[EXERCISE GOAL] Every line that contains the word "between" should be copied from the records below.
** Opening STORED DATA block **
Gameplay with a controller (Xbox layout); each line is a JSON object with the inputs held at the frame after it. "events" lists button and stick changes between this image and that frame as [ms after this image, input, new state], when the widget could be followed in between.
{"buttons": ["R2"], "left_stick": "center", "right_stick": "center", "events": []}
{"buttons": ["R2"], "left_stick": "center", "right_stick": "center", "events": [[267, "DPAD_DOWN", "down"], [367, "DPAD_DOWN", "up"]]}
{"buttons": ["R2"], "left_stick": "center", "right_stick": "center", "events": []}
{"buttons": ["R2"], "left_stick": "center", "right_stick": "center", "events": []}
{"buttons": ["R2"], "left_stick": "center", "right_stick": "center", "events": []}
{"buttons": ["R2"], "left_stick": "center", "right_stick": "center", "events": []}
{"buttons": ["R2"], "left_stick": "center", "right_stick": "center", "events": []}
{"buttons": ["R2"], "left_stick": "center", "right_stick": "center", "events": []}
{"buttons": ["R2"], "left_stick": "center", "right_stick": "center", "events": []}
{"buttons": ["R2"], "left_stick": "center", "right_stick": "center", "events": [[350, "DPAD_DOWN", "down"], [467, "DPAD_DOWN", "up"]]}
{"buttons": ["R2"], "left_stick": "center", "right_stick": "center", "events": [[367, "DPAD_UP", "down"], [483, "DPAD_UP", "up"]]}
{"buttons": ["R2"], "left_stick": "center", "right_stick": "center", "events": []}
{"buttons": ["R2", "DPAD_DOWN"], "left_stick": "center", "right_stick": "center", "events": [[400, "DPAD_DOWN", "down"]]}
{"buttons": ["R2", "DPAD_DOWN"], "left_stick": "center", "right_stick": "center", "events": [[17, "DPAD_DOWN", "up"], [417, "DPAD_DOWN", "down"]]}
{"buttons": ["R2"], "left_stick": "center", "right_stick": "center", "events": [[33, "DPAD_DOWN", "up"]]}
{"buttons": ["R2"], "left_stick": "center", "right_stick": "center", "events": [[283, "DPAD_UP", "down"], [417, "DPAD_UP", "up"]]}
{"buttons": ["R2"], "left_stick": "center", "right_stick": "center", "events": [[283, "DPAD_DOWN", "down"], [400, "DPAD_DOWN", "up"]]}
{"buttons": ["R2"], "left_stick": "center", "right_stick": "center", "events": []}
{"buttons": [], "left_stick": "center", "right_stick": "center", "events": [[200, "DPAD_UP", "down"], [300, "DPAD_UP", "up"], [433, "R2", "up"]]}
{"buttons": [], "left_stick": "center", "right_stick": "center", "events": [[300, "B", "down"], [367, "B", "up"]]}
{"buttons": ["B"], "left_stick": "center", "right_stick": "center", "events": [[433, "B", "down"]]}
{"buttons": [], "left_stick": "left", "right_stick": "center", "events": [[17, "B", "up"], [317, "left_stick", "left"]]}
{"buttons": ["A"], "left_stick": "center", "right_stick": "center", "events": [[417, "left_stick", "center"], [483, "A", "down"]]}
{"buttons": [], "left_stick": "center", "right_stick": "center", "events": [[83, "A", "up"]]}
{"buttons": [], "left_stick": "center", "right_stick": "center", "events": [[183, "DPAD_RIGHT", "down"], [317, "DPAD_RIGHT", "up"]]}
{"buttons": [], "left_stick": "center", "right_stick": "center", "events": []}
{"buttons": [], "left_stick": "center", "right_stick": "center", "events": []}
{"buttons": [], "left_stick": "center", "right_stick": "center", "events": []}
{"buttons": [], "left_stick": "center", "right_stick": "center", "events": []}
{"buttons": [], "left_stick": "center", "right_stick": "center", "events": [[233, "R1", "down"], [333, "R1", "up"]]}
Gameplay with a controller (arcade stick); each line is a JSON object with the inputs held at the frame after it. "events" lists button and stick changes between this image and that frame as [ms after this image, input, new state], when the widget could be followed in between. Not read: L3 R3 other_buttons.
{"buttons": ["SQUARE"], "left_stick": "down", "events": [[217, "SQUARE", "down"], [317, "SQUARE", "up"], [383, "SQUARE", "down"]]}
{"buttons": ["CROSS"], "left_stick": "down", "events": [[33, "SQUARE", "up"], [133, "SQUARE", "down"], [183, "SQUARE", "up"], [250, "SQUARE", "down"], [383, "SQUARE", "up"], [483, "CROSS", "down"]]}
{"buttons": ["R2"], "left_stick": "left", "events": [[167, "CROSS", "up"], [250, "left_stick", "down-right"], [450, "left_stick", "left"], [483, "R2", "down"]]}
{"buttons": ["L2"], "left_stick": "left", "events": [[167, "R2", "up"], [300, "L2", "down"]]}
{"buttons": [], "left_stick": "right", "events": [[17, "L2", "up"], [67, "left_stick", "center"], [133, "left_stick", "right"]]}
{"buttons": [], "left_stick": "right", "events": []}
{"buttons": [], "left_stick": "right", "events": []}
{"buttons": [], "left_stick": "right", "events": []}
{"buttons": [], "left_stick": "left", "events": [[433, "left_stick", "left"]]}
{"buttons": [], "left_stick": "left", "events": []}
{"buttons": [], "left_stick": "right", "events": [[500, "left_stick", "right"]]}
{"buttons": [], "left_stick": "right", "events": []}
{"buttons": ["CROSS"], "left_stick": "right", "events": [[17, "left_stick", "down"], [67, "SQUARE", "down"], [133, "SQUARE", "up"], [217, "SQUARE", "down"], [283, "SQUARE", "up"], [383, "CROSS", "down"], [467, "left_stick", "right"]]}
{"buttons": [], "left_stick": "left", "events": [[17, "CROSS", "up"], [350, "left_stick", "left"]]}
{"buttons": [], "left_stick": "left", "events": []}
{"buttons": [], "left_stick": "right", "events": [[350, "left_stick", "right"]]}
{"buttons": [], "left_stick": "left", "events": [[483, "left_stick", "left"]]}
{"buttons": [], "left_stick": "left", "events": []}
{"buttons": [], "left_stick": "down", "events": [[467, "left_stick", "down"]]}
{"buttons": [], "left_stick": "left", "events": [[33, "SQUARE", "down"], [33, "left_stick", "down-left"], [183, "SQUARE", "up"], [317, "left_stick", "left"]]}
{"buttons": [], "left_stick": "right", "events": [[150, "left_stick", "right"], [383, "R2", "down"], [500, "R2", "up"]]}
** Closing STORED DATA block **
[YOUR SOLUTION]
Gameplay with a controller (Xbox layout); each line is a JSON object with the inputs held at the frame after it. "events" lists button and stick changes between this image and that frame as [ms after this image, input, new state], when the widget could be followed in between.
Gameplay with a controller (arcade stick); each line is a JSON object with the inputs held at the frame after it. "events" lists button and stick changes between this image and that frame as [ms after this image, input, new state], when the widget could be followed in between. Not read: L3 R3 other_buttons.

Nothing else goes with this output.